挑戦者(エントラント)の皆さんは、ケガに十分注意して臨んでください!》

 実況にも熱が籠り始めたようだ。早くもやや嗄れた様子のアナウンサーの声に、今や応援も忘れて人々はフィールドに見入っている。


「あれでだいぶ、マシになったわね。横積みとは言え、遅れはそんなに大きくないみたい」

 ほっとしたように長良は言った。が、冬樹がその後を逆接で繋ぐ。

「でもかえって不安定になったな。スピードが速すぎて、ロボットそのものがぐらぐらしてるようにも見える」

「どっちを取るかよね。ただ、塔には接着剤を使ってるわけだし、積み上げてしまえばそんな簡単には崩れないはずだけど」

 二人の憂慮をよそに、フィールド上の【エイム】は悠香のマーキングした『積み木』を次々に拾い集めてゆく。
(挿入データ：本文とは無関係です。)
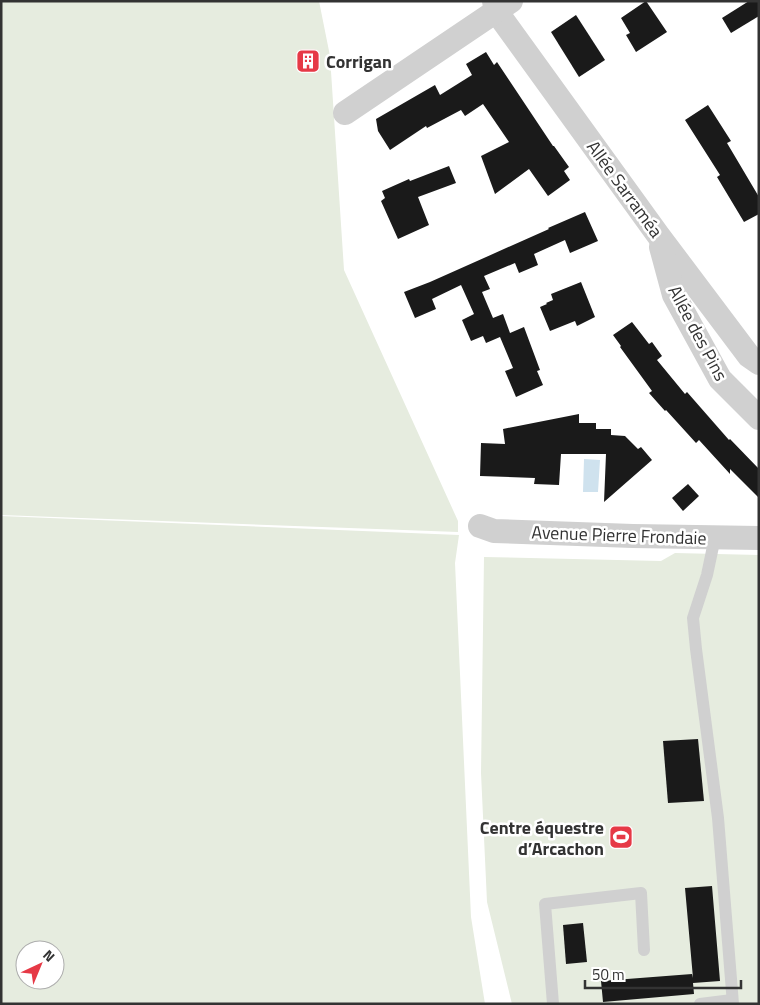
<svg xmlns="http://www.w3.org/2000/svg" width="760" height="1005" viewBox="0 0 760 1005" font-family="'Titillium Web',sans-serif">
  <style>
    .green { fill: #e6ecdf; fill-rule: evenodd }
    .water { fill: #cfe2ee }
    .building { fill: #1a1a1a }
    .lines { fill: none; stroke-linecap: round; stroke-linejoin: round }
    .lane { stroke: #d0d0d0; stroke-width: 12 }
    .street { stroke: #d0d0d0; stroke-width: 24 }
    .labels { text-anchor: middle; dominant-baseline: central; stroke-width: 5; stroke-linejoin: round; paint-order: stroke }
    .poi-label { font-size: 18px; font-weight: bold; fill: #333; stroke: #fff; text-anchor: start }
    .street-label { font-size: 18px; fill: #333; stroke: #fff }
  </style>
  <rect width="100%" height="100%" fill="#fff"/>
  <g class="green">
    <polygon points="1,1 319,1 330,56 344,270 458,521 458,532 1,515"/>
    <path d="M1 516 459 535 455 563 471 917 485 1004H1ZM25 950H55V980H25Z"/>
    <polygon points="675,553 759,555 759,1004 512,1004 487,902 481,773 484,557 661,561"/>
  </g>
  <polygon class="water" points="584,459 600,460 598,492 583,492"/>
  <g class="building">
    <polygon points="646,1 667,32 636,52 626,35 630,33 621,18"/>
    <polygon points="749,1 759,1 759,16 731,33 722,18"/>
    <polygon points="576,15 605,60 579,77 551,32"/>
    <polygon points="486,52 494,65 497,62 553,146 554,146 569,167 564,171 570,180 548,196 529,169 495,194 481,156 509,142 483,104 465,116 461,110 427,128 426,126 390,150 378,131 376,119 435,85 440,95 472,75 466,64"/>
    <polygon points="708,105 731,141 727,143 759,197 759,214 744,222 717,177 720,175 685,120"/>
    <polygon points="449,166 456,183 418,197 429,225 398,239 381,201 385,198 382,191 409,179 410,181"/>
    <polygon points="585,212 598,241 570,253 565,240 534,254 538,265 519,273 515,263 484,276 490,289 482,292 493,318 503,314 510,333 524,327 540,370 537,371 543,385 516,397 505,371 513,368 500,337 486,343 483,336 471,341 462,320 474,314 461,285 432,299 436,309 415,318 404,292 430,282 549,229 548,228"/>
    <polygon points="581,282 595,317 577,326 575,321 550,331 540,307 547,304 546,303 553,300 551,294"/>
    <polygon points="632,322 649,344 652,342 662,356 657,360 685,394 687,392 729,440 730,439 759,469 759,498 730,469 730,474 699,440 696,443 666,410 665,411 649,393 652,391 620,347 621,346 613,335"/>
    <polygon points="579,414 579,423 596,423 596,429 611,429 611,435 625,436 638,449 641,447 652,460 604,502 606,454 561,454 559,485 534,484 535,478 480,476 481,443 505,444 503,429"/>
    <polygon points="688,484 699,496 683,511 672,498"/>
    <polygon points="698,739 704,801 668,803 663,741"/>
    <polygon points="712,886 720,981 693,983 694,994 603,1002 601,981 692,974 693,978 685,888"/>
    <polygon points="583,923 587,962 566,964 563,925"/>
  </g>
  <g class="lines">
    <g class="lane">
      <polyline points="715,537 707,575 693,618 696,649 718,818 733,1004"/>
      <polyline points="553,1004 545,904 641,893 644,950"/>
      <polyline points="700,1004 732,1000"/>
    </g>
    <g class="street">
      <polyline points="494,1 496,11 658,235 749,356 759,363"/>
      <polyline points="345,113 511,1"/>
      <polyline points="661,247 674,295 720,379 759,418"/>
      <polyline points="480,526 494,531 633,536 759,538"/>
    </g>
  </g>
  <defs>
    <g id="building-square" transform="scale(1.25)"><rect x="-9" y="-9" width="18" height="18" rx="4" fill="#e63946" stroke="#fff"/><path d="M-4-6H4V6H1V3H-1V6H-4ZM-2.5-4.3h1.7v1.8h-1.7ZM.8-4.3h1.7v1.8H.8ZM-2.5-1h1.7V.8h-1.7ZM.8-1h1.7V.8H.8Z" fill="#fff"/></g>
    <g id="stadium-square" transform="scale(1.25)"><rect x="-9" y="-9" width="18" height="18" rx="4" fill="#e63946" stroke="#fff"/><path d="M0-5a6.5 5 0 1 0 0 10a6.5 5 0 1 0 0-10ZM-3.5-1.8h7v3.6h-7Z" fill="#fff"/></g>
  </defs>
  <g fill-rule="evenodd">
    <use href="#building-square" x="308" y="61"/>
    <use href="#stadium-square" x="621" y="837"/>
  </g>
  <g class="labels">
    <g class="poi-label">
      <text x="326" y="61">Corrigan</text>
      <text x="604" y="827" text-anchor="end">Centre équestre<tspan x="604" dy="21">d’Arcachon</tspan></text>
    </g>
    <g class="street-label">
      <text transform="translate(625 189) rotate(54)">Allée Sarraméa</text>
      <text transform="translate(698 333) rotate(62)">Allée des Pins</text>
      <text transform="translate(619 535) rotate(2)">Avenue Pierre Frondaie</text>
    </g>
  </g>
  <rect width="760" height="1005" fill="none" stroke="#333333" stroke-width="5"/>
  <g transform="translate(40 965) rotate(44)"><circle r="24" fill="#ffffff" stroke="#adadad"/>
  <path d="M0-4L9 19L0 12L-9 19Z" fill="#e63946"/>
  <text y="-8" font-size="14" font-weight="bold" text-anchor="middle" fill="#333333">N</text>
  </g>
  <path d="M585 980v8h156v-8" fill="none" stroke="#333333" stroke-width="2.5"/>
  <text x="592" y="980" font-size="15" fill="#333333" stroke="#ffffff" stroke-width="4" paint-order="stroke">50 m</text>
</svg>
ただでさえ五倍の『積み木』が必要なのだ、安定性を犠牲にしたとしても、余りある改善だろう。

「何にしても、もう少し様子を見た方がよさそうね」

 北上が口を挟んで会話を断ち、二人はまたフィールドへと目を戻したのだった。



「……ここからがこのロボコンの真骨頂よ。頑張って、五人とも」


 北上の溢した言葉は歓声に紛れ、両隣の二人にすらも届かなかった。